Having written code for both FD and FEM, the issue of which is better better for a given problem comes down to practical application for problems in the real world. That eliminates simple geometries. With more complex geometries, however, grid generation used to be a large part of the effort for analysts. Thanks to the combination of higher order elements, memory-conserving explicit solvers and modified Delaunay algorithms for grid generation, the winner is clearly FEM. The looming danger is that the inexperienced user can very quickly obtain impressive results with beautiful graphics that are precisely wrong.

Finite element methods are better on irregular domains, especially when boundary conditions involve derivatives (natural BC's). They also outperform FDM when your problem needs local mesh refinement. When your region is a rectangle or a union of rectangles and you don't expect boundary layers, you just don't bother and use finite differences for all the reasons others have mentioned.

Thank you.

Except a geometrically complex domain... None !  stick to FD in that case :)

It depends on your problem to be solved. For example, if you want to simulate mechanic problems, it is better to use FEM so that you can use Gaussian points to obtain precise stress and deformation fields. But if you want to solve reactive transport problem including solute transport, then the FDM or FVM (finite volume method) are more suitable because of the local mass conservation.

@Mingliang:   Thank you!

The main advantage of the Finite Element Method over the Finite Difference Method is its ability to deal with complex 2D or 3D domains. From my point of view, for elliptic problems, I think also that the FEM is more suited to take boundary conditions into account because natural boundary conditions (heat flux conditions for thermal analyses) are included in the weak form of the equations. In addition, the FEM is more suited to solve complex non linear problems such as for example heat transfer with phase changes or large displacements and large strains elastoplastic analyses. For parabolic problems such as transient heat equation, both methods are usually coupled. The FEM is used for the problem in space while the FDM is used to integrate the equation in time. I completely agree with Mingliang Xie that the FDM or FVM is more suited for convection-diffusion problems.

The main advantage of the Finite Element Method over the Finite Difference Method is its ability to deal with complex 2D or 3D domains.

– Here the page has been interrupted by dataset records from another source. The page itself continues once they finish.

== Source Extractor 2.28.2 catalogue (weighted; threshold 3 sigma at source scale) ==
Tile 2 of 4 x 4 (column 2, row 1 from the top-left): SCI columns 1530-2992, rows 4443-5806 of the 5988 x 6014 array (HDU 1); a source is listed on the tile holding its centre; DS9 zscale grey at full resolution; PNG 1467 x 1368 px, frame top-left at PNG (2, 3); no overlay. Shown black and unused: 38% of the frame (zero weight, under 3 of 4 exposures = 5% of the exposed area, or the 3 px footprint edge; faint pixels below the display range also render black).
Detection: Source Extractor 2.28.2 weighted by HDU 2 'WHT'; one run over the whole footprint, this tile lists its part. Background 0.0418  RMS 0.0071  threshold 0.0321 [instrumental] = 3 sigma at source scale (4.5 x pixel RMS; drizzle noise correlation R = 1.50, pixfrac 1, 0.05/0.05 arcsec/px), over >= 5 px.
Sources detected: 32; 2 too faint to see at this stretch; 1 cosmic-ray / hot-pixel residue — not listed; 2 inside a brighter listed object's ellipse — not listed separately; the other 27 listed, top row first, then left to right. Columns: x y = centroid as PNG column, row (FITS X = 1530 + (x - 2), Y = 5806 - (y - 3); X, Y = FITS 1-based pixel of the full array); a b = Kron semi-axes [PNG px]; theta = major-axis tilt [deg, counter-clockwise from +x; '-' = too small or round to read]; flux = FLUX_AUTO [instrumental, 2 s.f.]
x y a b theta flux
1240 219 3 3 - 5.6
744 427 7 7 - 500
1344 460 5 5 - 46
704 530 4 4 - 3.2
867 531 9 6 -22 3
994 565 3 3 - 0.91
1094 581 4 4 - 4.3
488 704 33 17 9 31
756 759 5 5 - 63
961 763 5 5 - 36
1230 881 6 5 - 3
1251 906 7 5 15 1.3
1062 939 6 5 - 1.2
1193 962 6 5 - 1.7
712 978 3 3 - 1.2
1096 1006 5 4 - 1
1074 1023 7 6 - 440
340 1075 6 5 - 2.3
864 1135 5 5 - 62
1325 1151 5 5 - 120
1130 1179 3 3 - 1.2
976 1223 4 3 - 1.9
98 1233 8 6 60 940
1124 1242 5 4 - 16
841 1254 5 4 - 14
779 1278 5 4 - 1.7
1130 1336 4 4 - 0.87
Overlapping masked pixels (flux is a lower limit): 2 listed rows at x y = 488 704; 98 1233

From my point of view, for elliptic problems, I think also that the FEM is more suited to take boundary conditions into account because natural boundary conditions (heat flux conditions for thermal analyses) are included in the weak form of the equations. In addition, the FEM is more suited to solve complex non linear problems such as for example heat transfer with phase changes or large displacements and large strains elastoplastic analyses. For parabolic problems such as transient heat equation, both methods are usually coupled. The FEM is used for the problem in space while the FDM is used to integrate the equation in time. I completely agree with Mingliang Xie that the FDM or FVM is more suited for convection-diffusion problems.

Thank you very much for your opinion. For me in a rectangular domain the FDM  worked better to solve complex nonlinear problems such as the heat transfer problem with phase changes.